*** Excerpted passage ***

OAM optimizes the latter network during the training by performing the weighting operation to the original feature maps. OAM can select the atom vector that is closest to the target vector. The weights describe how similar the atom vector is to the target vector. Even if the face is partially occluded, the face is still the dominant object in the image. In this way, OAM can select the non-occluded areas. However, when the occlusion is too large and occupies most of the face image, the overall feature of the image tends to be the occlusion rather than the face, OAM will perform poorly.

3.3 Block-Loss Module

After OAM, we find the non-occluded blocks. Among the non-occluded blocks, some blocks contribute to recognizing the expression more significantly than others [4]. To encourage high weights for the most important block among these non-occluded blocks. Inspired by [27], we propose the Block-Loss.

As can be seen in Fig. 1, BLM contains a fully-connected layer and a sigmoid function. After getting the global vector y and the non-occluded local vectors $x_{r_k}$ chosen by OAM, they are fed to BLM. After the fully-connected layer and the sigmoid function, we get their importance value. Block-Loss can be formulated as,

$$\begin{aligned} \mathcal {L}_{B}&= \max \lbrace 0, \alpha - (\mu _{max} - \mu _{y})\rbrace , \nonumber \\ \mu _{max}&= \max \lbrace f(x_{r_k}q)\rbrace ,\nonumber \\ \mu _{y}&= f(yq), \end{aligned}$$

(5)

where $\alpha $ is a hyper-parameter served as a margin, q is the parameter of the fully-connected layer, and f denotes the sigmoid function. In the training process, the Cross-Entropy Loss is jointly optimized with the Block-Loss, which can be defined as,

$$\begin{aligned} \mathcal {L}_{All} = \mathcal {L}_{CE} + \mathcal {L}_{B}, \end{aligned}$$

(6)

where $\mathcal {L}_{CE}$ denotes the Cross-Entropy Loss.

*** End of Excerpted passage ***

— To do —
(a) According to the Block-Loss passage, what two components make up BLM?
(b) From the Block-Loss passage, quote the part that opens with the words containing "3.3 Block-Loss Module" and closes with "propose the Block-Loss.".

*** Exercise data ***

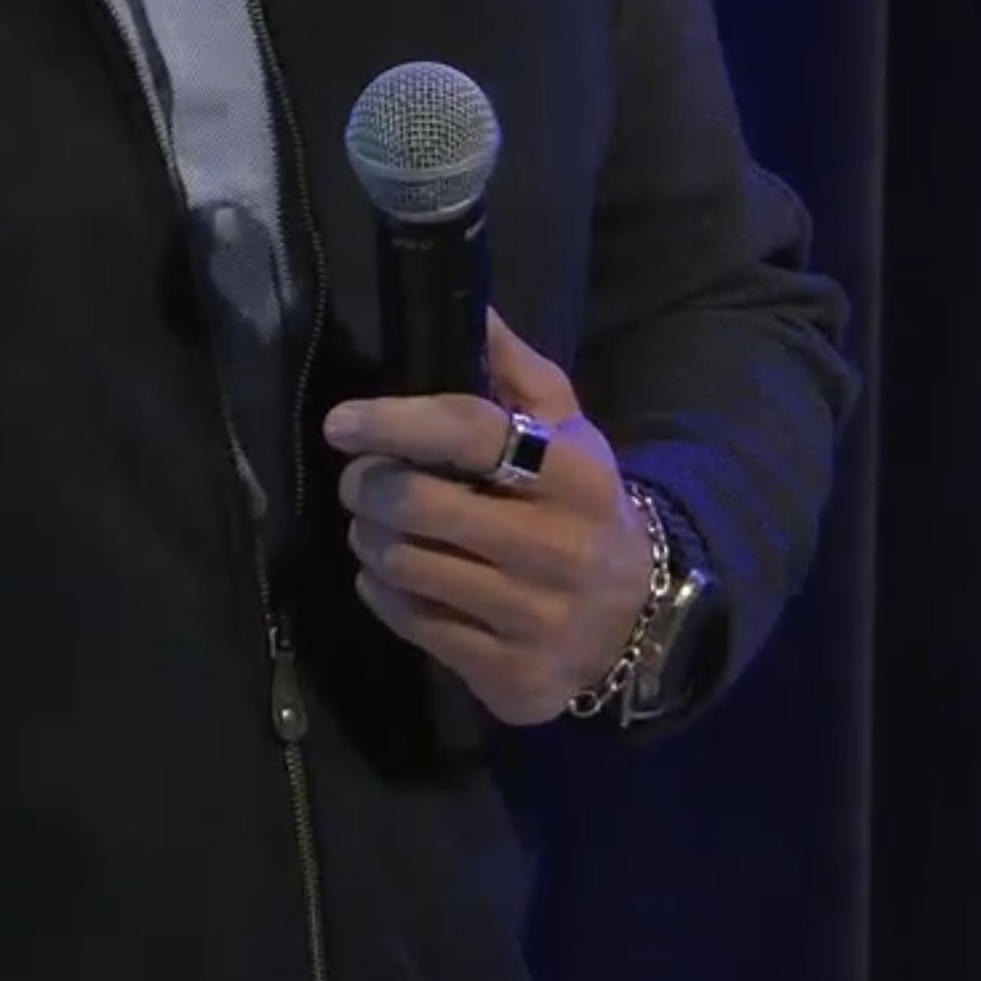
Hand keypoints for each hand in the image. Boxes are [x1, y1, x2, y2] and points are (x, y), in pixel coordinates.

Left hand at [320, 312, 651, 727]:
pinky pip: (413, 624)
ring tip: (376, 528)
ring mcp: (535, 616)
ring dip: (370, 540)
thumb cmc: (582, 507)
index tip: (342, 423)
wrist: (638, 620)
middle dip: (367, 487)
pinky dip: (384, 594)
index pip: (468, 432)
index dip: (394, 422)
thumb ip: (517, 372)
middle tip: (360, 482)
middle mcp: (559, 547)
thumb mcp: (569, 433)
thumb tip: (471, 308)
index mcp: (573, 474)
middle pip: (419, 504)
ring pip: (405, 566)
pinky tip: (394, 577)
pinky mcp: (511, 673)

*** End of Exercise data ***

— Solutions for each task —
(a) A fully-connected layer and a sigmoid function.

(b)
3.3 Block-Loss Module

After OAM, we find the non-occluded blocks. Among the non-occluded blocks, some blocks contribute to recognizing the expression more significantly than others [4]. To encourage high weights for the most important block among these non-occluded blocks. Inspired by [27], we propose the Block-Loss.